Monday, 22 September 2014

Weight of the word on your shoulders....?

This is an old blog....but I thought I'd throw it on here as I'm going to do an update on my situation soon....to assess how things have changed, and they have.


So today I’m going to talk about speech and why is doesn’t come so easily to some. When I say some, I mean me! I can’t be the only one who suffers from this either. It first started happening around the age of 10. I’d be walking to the chippy and be rehearsing what I had to order so I wouldn’t look like an idiot and stumble across my words in front of the whole queue of people. I’d even say it out loud before I got there, just to prove I could do it and raise my confidence before the moment of truth! Sounds pathetic really but it’s quite annoying.

I also speak very quickly because of it, almost like I just want to get the sentence out of the way as soon as possible! I actually dislike talking, unless it’s about something I really like talking about. It probably explains why come across as really dismissive aswell, that’s my excuse anyway. This by no way dismisses the possibility that I may still be a complete tosser.

Ever since those early days, I thought I would have beaten it by the time I was an adult. How could I ever get a job, a girlfriend, order food if I couldn’t rid myself of it?

There have been stages of my life where I thought I’d overcome it, like my early 20’s when I spent most of my waking life drunk. Drink always gave me the confidence to speak freely, far too freely. My ego became an issue as I grasped the idea of saying whatever the hell I wanted, it was awesome for me, probably not for people around me.

The only reason I bring it up now is that it’s back and probably as bad now as it’s ever been. Whenever it’s come up in conversation, people always say they’ve never noticed.

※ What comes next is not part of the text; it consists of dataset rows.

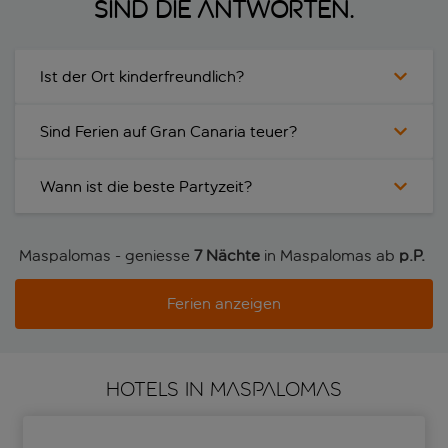
sind die Antworten.
Ist der Ort kinderfreundlich?
Sind Ferien auf Gran Canaria teuer?
Wann ist die beste Partyzeit?
Maspalomas - geniesse
7 Nächte
in Maspalomas ab
p.P. 
Ferien anzeigen
HOTELS IN MASPALOMAS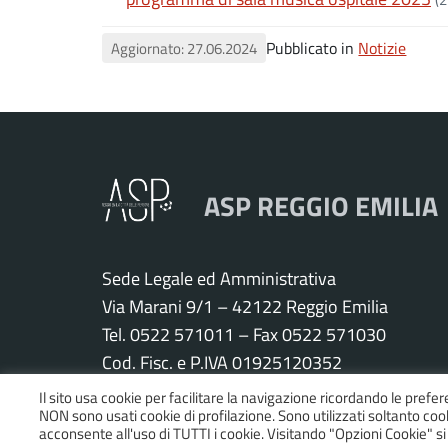
Pubblicato in
Notizie
Aggiornato: 27.06.2024
ASP REGGIO EMILIA
Sede Legale ed Amministrativa
Via Marani 9/1 – 42122 Reggio Emilia
Tel. 0522 571011 – Fax 0522 571030
Cod. Fisc. e P.IVA 01925120352
PEC:
asp.re@pcert.postecert.it
Il sito usa cookie per facilitare la navigazione ricordando le prefer
NON sono usati cookie di profilazione. Sono utilizzati soltanto cooki
E-mail:
info@asp.re.it
acconsente all'uso di TUTTI i cookie. Visitando "Opzioni Cookie" 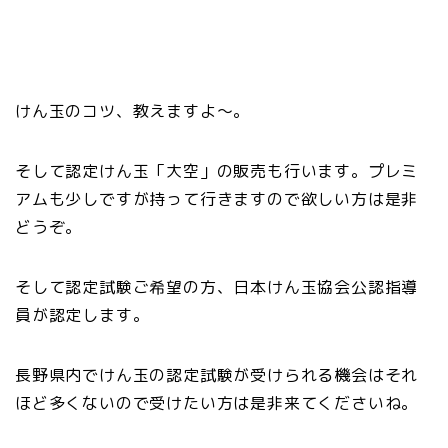
けん玉のコツ、教えますよ～。
そして認定けん玉「大空」の販売も行います。プレミ
アムも少しですが持って行きますので欲しい方は是非
どうぞ。
そして認定試験ご希望の方、日本けん玉協会公認指導
員が認定します。
長野県内でけん玉の認定試験が受けられる機会はそれ
ほど多くないので受けたい方は是非来てくださいね。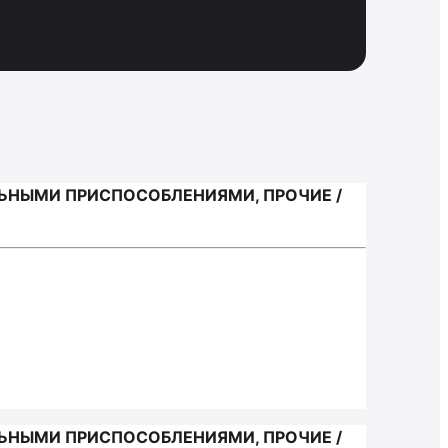
ЬНЫМИ ПРИСПОСОБЛЕНИЯМИ, ПРОЧИЕ /
ЬНЫМИ ПРИСПОСОБЛЕНИЯМИ, ПРОЧИЕ /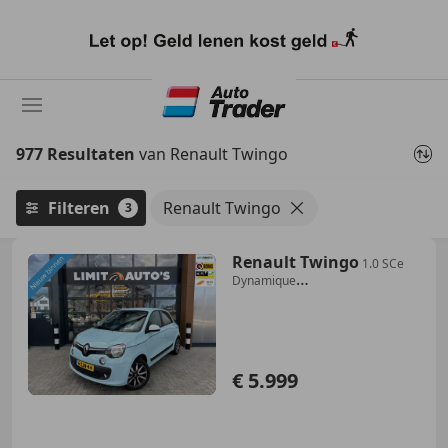
Ga
naar
hoofdinhoud
977 Resultaten
van Renault Twingo
Filteren
Renault Twingo
3
Renault Twingo
1.0 SCe
Dynamique
Airco/Cruise/El.ramen/Lmv/Nap/Ap
€ 5.999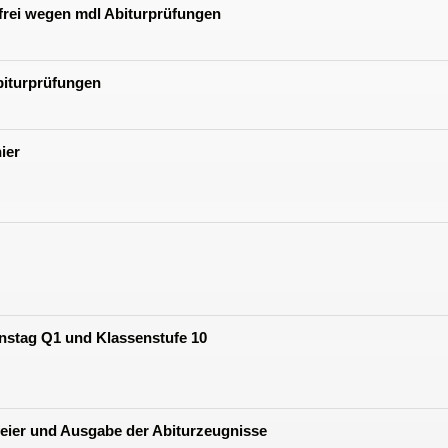
sfrei wegen mdl Abiturprüfungen
biturprüfungen
ier
nstag Q1 und Klassenstufe 10
eier und Ausgabe der Abiturzeugnisse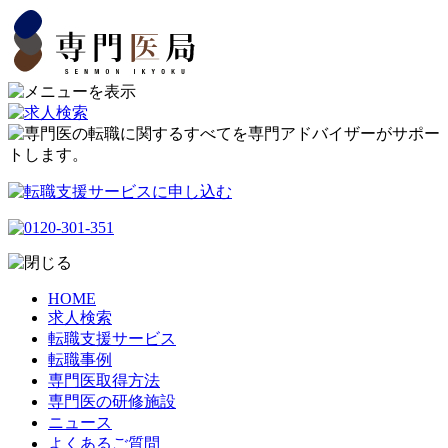
HOME
求人検索
転職支援サービス
転職事例
専門医取得方法
専門医の研修施設
ニュース
よくあるご質問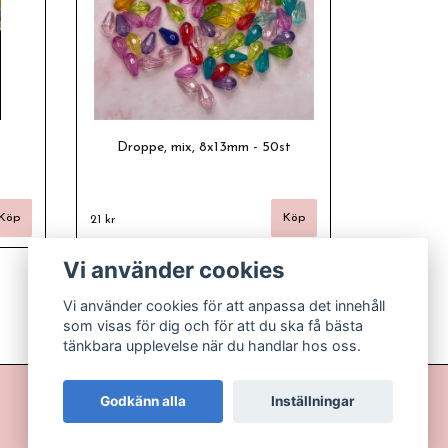
Droppe, mix, 8x13mm - 50st
21 kr
Vi använder cookies
Vi använder cookies för att anpassa det innehåll
som visas för dig och för att du ska få bästa
tänkbara upplevelse när du handlar hos oss.
Godkänn alla
Inställningar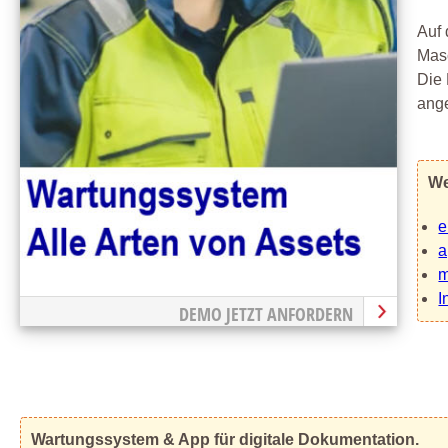
Auf 
Mas
Die 
ange
We
e
a
m
I
DEMO JETZT ANFORDERN
Wartungssystem & App für digitale Dokumentation.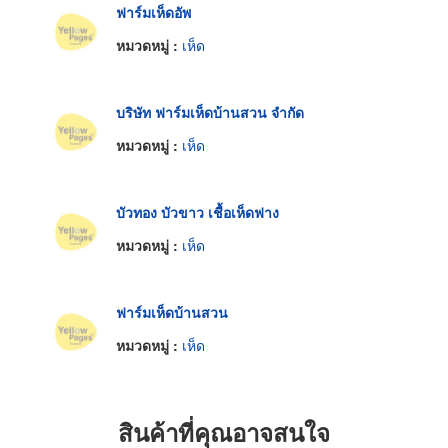
ฟาร์มเห็ดอัพ
หมวดหมู่ :
เห็ด
บริษัท ฟาร์มเห็ดบ้านสวน จำกัด
หมวดหมู่ :
เห็ด
บัวทอง บัวขาว เชื้อเห็ดฟาง
หมวดหมู่ :
เห็ด
ฟาร์มเห็ดบ้านสวน
หมวดหมู่ :
เห็ด
สินค้าที่คุณอาจสนใจ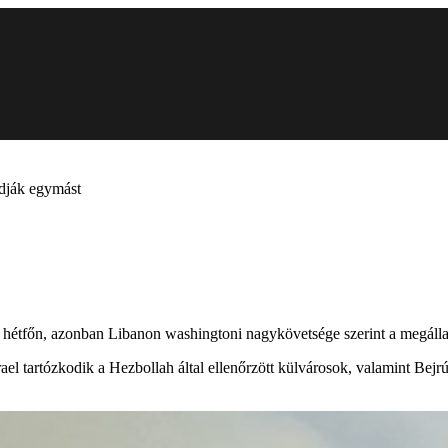
adják egymást
ött hétfőn, azonban Libanon washingtoni nagykövetsége szerint a megál
el tartózkodik a Hezbollah által ellenőrzött külvárosok, valamint Bejr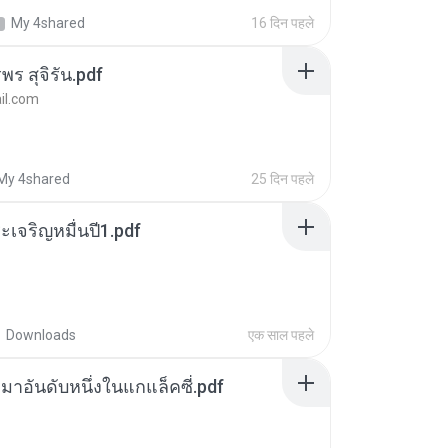
My 4shared
16 दिन पहले
พร สุจิรัน.pdf
l.com
My 4shared
25 दिन पहले
เจริญหมื่นปี1.pdf
Downloads
एक साल पहले
เหมาอันดับหนึ่งในแกแล็คซี่.pdf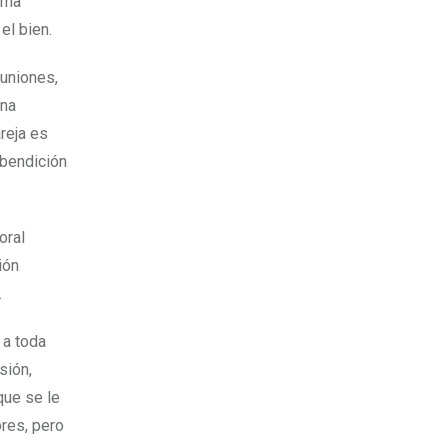
ama
el bien.
 uniones,
una
reja es
 bendición
oral
ión
.
 a toda
sión,
que se le
ores, pero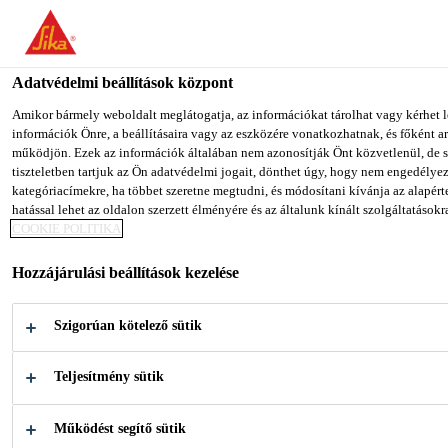
You are accessing "Sika Magyarország", it seems you are accessing
website for your country.
Adatvédelmi beállítások központ
TO SIKA USA
STAY ON SIKA MAGYARORSZÁG
Amikor bármely weboldalt meglátogatja, az információkat tárolhat vagy kérhet l
információk Önre, a beállításaira vagy az eszközére vonatkozhatnak, és főként a
működjön. Ezek az információk általában nem azonosítják Önt közvetlenül, de 
Sika Magyarország
tiszteletben tartjuk az Ön adatvédelmi jogait, dönthet úgy, hogy nem engedélye
kategóriacímekre, ha többet szeretne megtudni, és módosítani kívánja az alapérte
hatással lehet az oldalon szerzett élményére és az általunk kínált szolgáltatásokr
COOKIE POLITIKA
Hozzájárulási beállítások kezelése
SIKA
Szigorúan kötelező sütik
1990 óta a magyar piacon
Teljesítmény sütik
Működést segítő sütik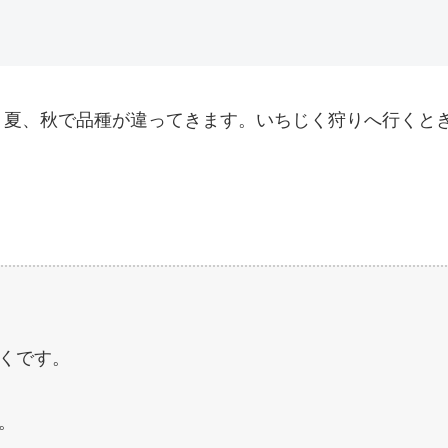
。夏、秋で品種が違ってきます。いちじく狩りへ行くと
くです。
。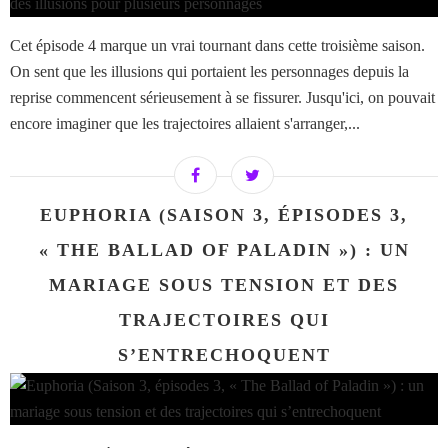
Cet épisode 4 marque un vrai tournant dans cette troisième saison.
On sent que les illusions qui portaient les personnages depuis la
reprise commencent sérieusement à se fissurer. Jusqu'ici, on pouvait
encore imaginer que les trajectoires allaient s'arranger,...
EUPHORIA (SAISON 3, ÉPISODES 3,
« THE BALLAD OF PALADIN ») : UN
MARIAGE SOUS TENSION ET DES
TRAJECTOIRES QUI
S’ENTRECHOQUENT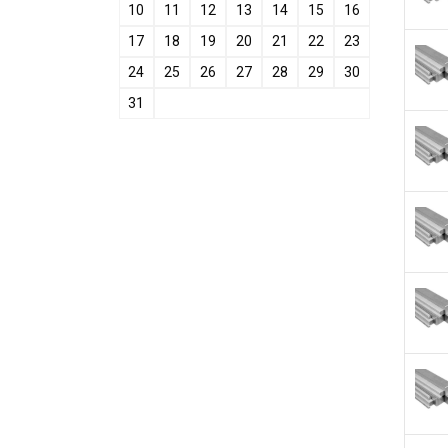
10
11
12
13
14
15
16
17
18
19
20
21
22
23
24
25
26
27
28
29
30
31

This is either because of the concious and painstaking effort I’ve made to disguise it, or they have noticed and just found it too awkward to say anything about it. It’s a bit taboo really, which is crazy as talking about it makes it so much easier to deal with and beat.

I don’t generally stutter as I avoid “problem words” that I know I’ll struggle with. I’ll even de construct a sentence before I say it sometimes just to make sure I’ll be able to finish, or else I’ll just edit it to make sure I can! It’s just mad. So debilitating and what makes it so hard, as I’ve said before, it’s a bit taboo and quite embarrassing, not only for the stutterer but for the stutteree! Nobody knows quite how to deal with or respond to someone who has a stammer. Plus there’s always that underlying feeling that either, people will take the piss behind your back afterwards (likely), or even worse, to your face (rare but it has happened).

All this worry just adds to anxiety, which for me is the root of it all. It starts as a minor problem and before you know it’s a massive problem that can haunt and dominate peoples lives.

I was keen to watch The Kings Speech for obvious reasons, but was left a bit cold by the film due to the fact he never really conquers the affliction, just finds ways to dampen the effect in order to get the words out.

The most infuriating thing for me personally, is that I managed to speak as best man for my brother, in front of 70+ guests…and it actually went okay! Okay I’d had a couple of pints but even so. Also annoying is that whenever I talk about the issue I can speak completely fluently, pesky irony!

Anyway, I didn’t want people to feel sorry for me. Just hoping that a few people might read this who suffer silently aswell.

The more awareness that is brought upon this issue might make victims feel better and not so alone. Maybe more research can be done in order to find a cure, tablets that manage peoples anxiety levels so they can speak freely. I haven’t looked into hypnotherapy or anything as I couldn’t afford it anyway.

If anyone else is affected by this too, feel free to contact me. Would like to hear about how people have dealt with it, struggled with it, beaten it?

Noel Gallagher has confessed to once having a stutter, I guess that expressing his words though his songs helped massively, I’ve always thought that Cast No Shadow was about this subject actually, but then we all take from music what we think it says to us, it’s all subjective and down to interpretation.

I never did find that Penguin advert amusing either.